Entre sus características centrales destacan:
- Resistencia a la insulina (presente en la mayoría de los casos)
- Alteraciones hormonales, incluyendo niveles elevados de andrógenos
- Mayor riesgo de enfermedades cardiovasculares, diabetes tipo 2, obesidad, problemas metabólicos y complicaciones a largo plazo
“El nombre anterior limitaba la comprensión y fragmentaba la atención. Ahora se reconoce como una condición multisistémica que requiere un enfoque integral”, han señalado expertos como la profesora Helena Teede, líder del consenso global.

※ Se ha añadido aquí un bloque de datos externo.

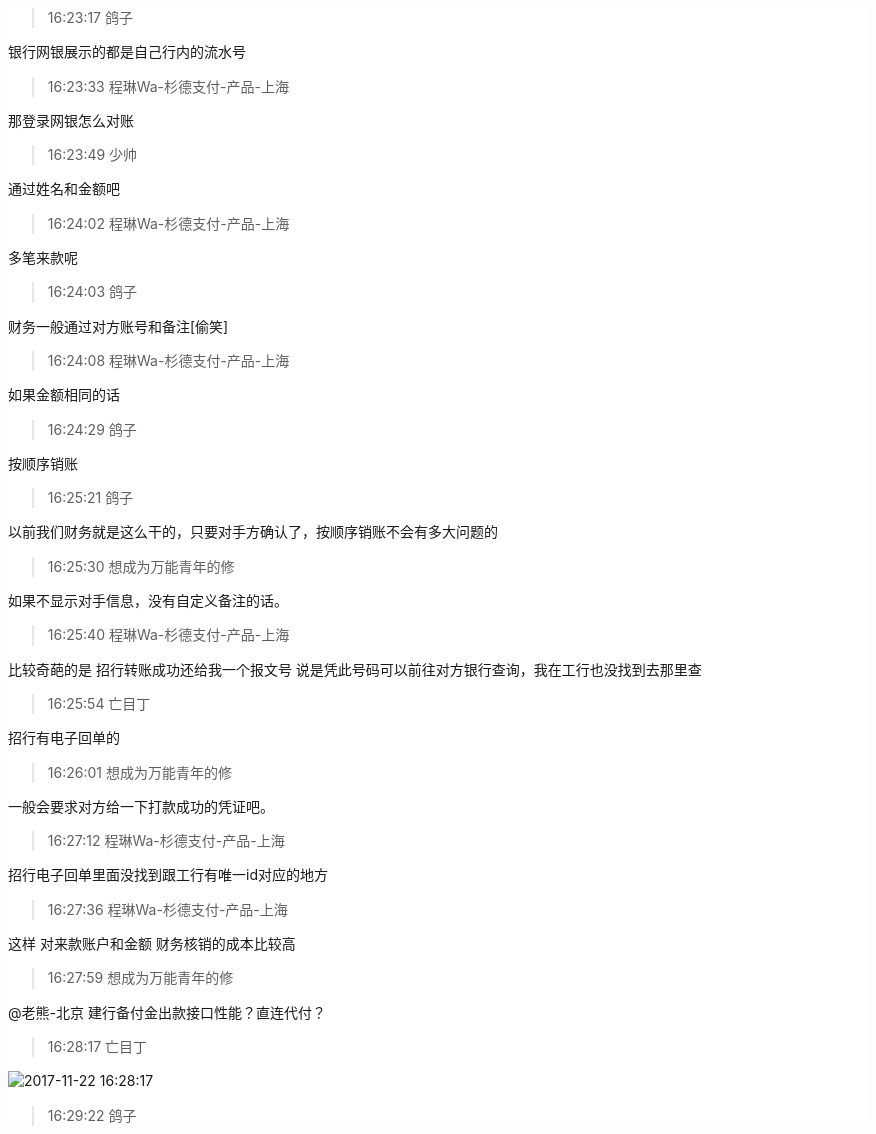 > 16:23:17  鸽子  
   
银行网银展示的都是自己行内的流水号  
   
> 16:23:33  程琳Wa-杉德支付-产品-上海  
   
那登录网银怎么对账  
   
> 16:23:49  少帅  
   
通过姓名和金额吧  
   
> 16:24:02  程琳Wa-杉德支付-产品-上海  
   
多笔来款呢  
   
> 16:24:03  鸽子  
   
财务一般通过对方账号和备注[偷笑]  
   
> 16:24:08  程琳Wa-杉德支付-产品-上海  
   
如果金额相同的话  
   
> 16:24:29  鸽子  
   
按顺序销账  
   
> 16:25:21  鸽子  
   
以前我们财务就是这么干的，只要对手方确认了，按顺序销账不会有多大问题的  
   
> 16:25:30  想成为万能青年的修  
   
如果不显示对手信息，没有自定义备注的话。  
   
> 16:25:40  程琳Wa-杉德支付-产品-上海  
   
比较奇葩的是 招行转账成功还给我一个报文号 说是凭此号码可以前往对方银行查询，我在工行也没找到去那里查  
   
> 16:25:54  亡目丁  
   
招行有电子回单的  
   
> 16:26:01  想成为万能青年的修  
   
一般会要求对方给一下打款成功的凭证吧。  
   
> 16:27:12  程琳Wa-杉德支付-产品-上海  
   
招行电子回单里面没找到跟工行有唯一id对应的地方  
   
> 16:27:36  程琳Wa-杉德支付-产品-上海  
   
这样 对来款账户和金额 财务核销的成本比较高  
   
> 16:27:59  想成为万能青年的修  
   
@老熊-北京  建行备付金出款接口性能？直连代付？  
   
> 16:28:17  亡目丁  
   
![2017-11-22 16:28:17](http://wechat.lixf.cn/img/20171122_162817.png) 
   
> 16:29:22  鸽子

Implicaciones para pacientes y sistema de salud
El cambio de nombre se espera que reduzca el estigma asociado a la palabra “quistes” y “poliquístico”, que muchas pacientes percibían como limitante o peyorativo. Además, facilitará diagnósticos más oportunos, una mejor educación médica y la actualización de guías clínicas internacionales. Se ha establecido un período de transición de tres años para la plena implementación en clasificaciones de enfermedades, registros médicos y protocolos de atención.
Para las mujeres afectadas, esto representa esperanza de una atención más holística: no solo tratamientos para fertilidad o síntomas cutáneos, sino también manejo metabólico, cardiovascular y de salud mental desde edades tempranas.
Organizaciones de pacientes han celebrado el anuncio como un “momento histórico” que visibiliza una condición que ha sido subestimada durante casi un siglo, desde su primera descripción en 1935.
El SOMP ya no es solo “cosa de ovarios”. Es un llamado a entender y tratar de forma integral un trastorno que impacta profundamente la calidad de vida de millones de mujeres en México y el mundo. Los especialistas recomiendan que ante síntomas como ciclos irregulares, exceso de vello, acné persistente, dificultad para concebir o ganancia de peso inexplicable, se consulte a un endocrinólogo o ginecólogo para una evaluación completa.